Os portugueses não andaram pelo mundo fora para, nas palavras de hoje, “criar riqueza”. Para “criar riqueza” é necessário disciplina, um plano, fundos, vontade férrea – e uma espécie de inteligência que não se produzia em Coimbra (ai de nós) nem nos Ministérios: a que estava relacionada com as coisas práticas e com o chamado “longo prazo”. Assim, nas colónias ou onde quer que fosse, os portugueses enriqueceram sem criar riqueza, ou seja, fizeram fortuna. Depois, por vaidade e, em alguns casos, por embirração com a pátria, também realizaram grandes feitos e deixaram obra. Um português gosta de deixar obra, da mesma forma que um pai de família do Minho gosta de prover os seus filhos com uma herança.

Os holandeses, que ocuparam o Pernambuco durante alguns anos, não se limitaram a explorar o açúcar brasileiro – levaram bibliotecas e arquitectos, construíram jardins e pontes, estudaram a botânica dos trópicos, lançaram as bases de uma pequena civilização entre a barbárie da época. Os bárbaros, digamos, eram os plantadores de cana de açúcar. Quando a exploração local começou a ficar deficitária, de Haia mandaram-nos regressar, coisa que a batalha de Guararapes acelerou em definitivo. Um dos antepassados dos Homem governou episodicamente o forte de Itamaracá, de onde os Orange holandeses foram expulsos.

• **Tarefa 1**
Reescreva de forma mais breve o parágrafo do texto que começa por "Os holandeses, que ocuparam o Pernambuco", mantendo os factos principais.
O texto e a listagem não têm qualquer relação entre si.

(Dados recolhidos)
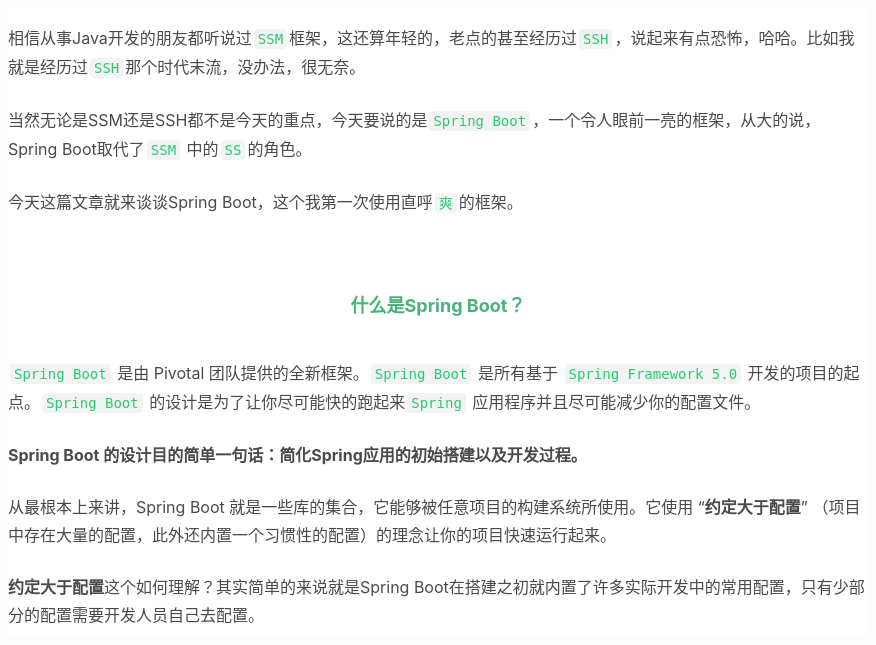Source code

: <p data-tool="mdnice编辑器" style="font-size: 16px; padding-bottom: 8px; margin: 0; padding-top: 1em; color: rgb(74,74,74); line-height: 1.75em;">相信从事Java开发的朋友都听说过<code style="font-size: 14px; word-wrap: break-word; padding: 2px 4px; border-radius: 4px; margin: 0 2px; background-color: rgba(27,31,35,.05); font-family: Operator Mono, Consolas, Monaco, Menlo, monospace; word-break: break-all; color: #28ca71;">SSM</code>框架，这还算年轻的，老点的甚至经历过<code style="font-size: 14px; word-wrap: break-word; padding: 2px 4px; border-radius: 4px; margin: 0 2px; background-color: rgba(27,31,35,.05); font-family: Operator Mono, Consolas, Monaco, Menlo, monospace; word-break: break-all; color: #28ca71;">SSH</code>，说起来有点恐怖，哈哈。比如我就是经历过<code style="font-size: 14px; word-wrap: break-word; padding: 2px 4px; border-radius: 4px; margin: 0 2px; background-color: rgba(27,31,35,.05); font-family: Operator Mono, Consolas, Monaco, Menlo, monospace; word-break: break-all; color: #28ca71;">SSH</code>那个时代末流，没办法，很无奈。</p>
<p data-tool="mdnice编辑器" style="font-size: 16px; padding-bottom: 8px; margin: 0; padding-top: 1em; color: rgb(74,74,74); line-height: 1.75em;">当然无论是SSM还是SSH都不是今天的重点，今天要说的是<code style="font-size: 14px; word-wrap: break-word; padding: 2px 4px; border-radius: 4px; margin: 0 2px; background-color: rgba(27,31,35,.05); font-family: Operator Mono, Consolas, Monaco, Menlo, monospace; word-break: break-all; color: #28ca71;">Spring Boot</code>，一个令人眼前一亮的框架，从大的说，Spring Boot取代了<code style="font-size: 14px; word-wrap: break-word; padding: 2px 4px; border-radius: 4px; margin: 0 2px; background-color: rgba(27,31,35,.05); font-family: Operator Mono, Consolas, Monaco, Menlo, monospace; word-break: break-all; color: #28ca71;">SSM</code> 中的<code style="font-size: 14px; word-wrap: break-word; padding: 2px 4px; border-radius: 4px; margin: 0 2px; background-color: rgba(27,31,35,.05); font-family: Operator Mono, Consolas, Monaco, Menlo, monospace; word-break: break-all; color: #28ca71;">SS</code>的角色。</p>
<p data-tool="mdnice编辑器" style="font-size: 16px; padding-bottom: 8px; margin: 0; padding-top: 1em; color: rgb(74,74,74); line-height: 1.75em;">今天这篇文章就来谈谈Spring Boot，这个我第一次使用直呼<code style="font-size: 14px; word-wrap: break-word; padding: 2px 4px; border-radius: 4px; margin: 0 2px; background-color: rgba(27,31,35,.05); font-family: Operator Mono, Consolas, Monaco, Menlo, monospace; word-break: break-all; color: #28ca71;">爽</code>的框架。</p>
<h2 data-tool="mdnice编辑器" style="padding: 0px; font-weight: bold; color: black; font-size: 22px; display: block; text-align: center; background-image: url(https://my-wechat.mdnice.com/koala-2.png); background-position: center center; background-repeat: no-repeat; background-attachment: initial; background-origin: initial; background-clip: initial; background-size: 50px; margin-top: 1em; margin-bottom: 10px;"><span class="prefix" style="display: none;"></span><span class="content" style="text-align: center; display: inline-block; height: 38px; line-height: 42px; color: #48b378; background-position: left center; background-repeat: no-repeat; background-attachment: initial; background-origin: initial; background-clip: initial; background-size: 63px; margin-top: 38px; font-size: 18px; margin-bottom: 10px;">什么是Spring Boot？</span><span class="suffix"></span></h2>
<p data-tool="mdnice编辑器" style="font-size: 16px; padding-bottom: 8px; margin: 0; padding-top: 1em; color: rgb(74,74,74); line-height: 1.75em;"><code style="font-size: 14px; word-wrap: break-word; padding: 2px 4px; border-radius: 4px; margin: 0 2px; background-color: rgba(27,31,35,.05); font-family: Operator Mono, Consolas, Monaco, Menlo, monospace; word-break: break-all; color: #28ca71;">Spring Boot</code> 是由 Pivotal 团队提供的全新框架。<code style="font-size: 14px; word-wrap: break-word; padding: 2px 4px; border-radius: 4px; margin: 0 2px; background-color: rgba(27,31,35,.05); font-family: Operator Mono, Consolas, Monaco, Menlo, monospace; word-break: break-all; color: #28ca71;">Spring Boot</code> 是所有基于 <code style="font-size: 14px; word-wrap: break-word; padding: 2px 4px; border-radius: 4px; margin: 0 2px; background-color: rgba(27,31,35,.05); font-family: Operator Mono, Consolas, Monaco, Menlo, monospace; word-break: break-all; color: #28ca71;">Spring Framework 5.0</code> 开发的项目的起点。<code style="font-size: 14px; word-wrap: break-word; padding: 2px 4px; border-radius: 4px; margin: 0 2px; background-color: rgba(27,31,35,.05); font-family: Operator Mono, Consolas, Monaco, Menlo, monospace; word-break: break-all; color: #28ca71;">Spring Boot</code> 的设计是为了让你尽可能快的跑起来<code style="font-size: 14px; word-wrap: break-word; padding: 2px 4px; border-radius: 4px; margin: 0 2px; background-color: rgba(27,31,35,.05); font-family: Operator Mono, Consolas, Monaco, Menlo, monospace; word-break: break-all; color: #28ca71;">Spring</code> 应用程序并且尽可能减少你的配置文件。</p>
<p data-tool="mdnice编辑器" style="font-size: 16px; padding-bottom: 8px; margin: 0; padding-top: 1em; color: rgb(74,74,74); line-height: 1.75em;"><strong style="font-weight: bold; line-height: 1.75em; color: rgb(74,74,74);">Spring Boot 的设计目的简单一句话：简化Spring应用的初始搭建以及开发过程。</strong></p>
<p data-tool="mdnice编辑器" style="font-size: 16px; padding-bottom: 8px; margin: 0; padding-top: 1em; color: rgb(74,74,74); line-height: 1.75em;">从最根本上来讲，Spring Boot 就是一些库的集合，它能够被任意项目的构建系统所使用。它使用 “<strong style="font-weight: bold; line-height: 1.75em; color: rgb(74,74,74);">约定大于配置</strong>” （项目中存在大量的配置，此外还内置一个习惯性的配置）的理念让你的项目快速运行起来。</p>
<p data-tool="mdnice编辑器" style="font-size: 16px; padding-bottom: 8px; margin: 0; padding-top: 1em; color: rgb(74,74,74); line-height: 1.75em;"><strong style="font-weight: bold; line-height: 1.75em; color: rgb(74,74,74);">约定大于配置</strong>这个如何理解？其实简单的来说就是Spring Boot在搭建之初就内置了许多实际开发中的常用配置，只有少部分的配置需要开发人员自己去配置。</p>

• **Tarefa 2**
Mostre todas as linhas da listagem que contêm a palavra "strong", respeitando maiúsculas e minúsculas.

• **Resultado da tarefa 1**
Durante os anos em que ocuparam o Pernambuco, os holandeses não se limitaram a explorar o açúcar. Levaram bibliotecas e arquitectos, construíram jardins e pontes, estudaram a botânica dos trópicos e lançaram as bases de uma pequena civilização, sendo os bárbaros os plantadores de cana. Quando a exploração deixou de dar lucro, Haia mandou-os regressar, e a batalha de Guararapes acelerou definitivamente essa saída. Um antepassado dos Homem governou episodicamente o forte de Itamaracá, de onde os Orange holandeses foram expulsos.

• **Resultado da tarefa 2**
<p data-tool="mdnice编辑器" style="font-size: 16px; padding-bottom: 8px; margin: 0; padding-top: 1em; color: rgb(74,74,74); line-height: 1.75em;"><strong style="font-weight: bold; line-height: 1.75em; color: rgb(74,74,74);">Spring Boot 的设计目的简单一句话：简化Spring应用的初始搭建以及开发过程。</strong></p>
<p data-tool="mdnice编辑器" style="font-size: 16px; padding-bottom: 8px; margin: 0; padding-top: 1em; color: rgb(74,74,74); line-height: 1.75em;">从最根本上来讲，Spring Boot 就是一些库的集合，它能够被任意项目的构建系统所使用。它使用 “<strong style="font-weight: bold; line-height: 1.75em; color: rgb(74,74,74);">约定大于配置</strong>” （项目中存在大量的配置，此外还内置一个习惯性的配置）的理念让你的项目快速运行起来。</p>
<p data-tool="mdnice编辑器" style="font-size: 16px; padding-bottom: 8px; margin: 0; padding-top: 1em; color: rgb(74,74,74); line-height: 1.75em;"><strong style="font-weight: bold; line-height: 1.75em; color: rgb(74,74,74);">约定大于配置</strong>这个如何理解？其实简单的来说就是Spring Boot在搭建之初就内置了许多实际开发中的常用配置，只有少部分的配置需要开发人员自己去配置。</p>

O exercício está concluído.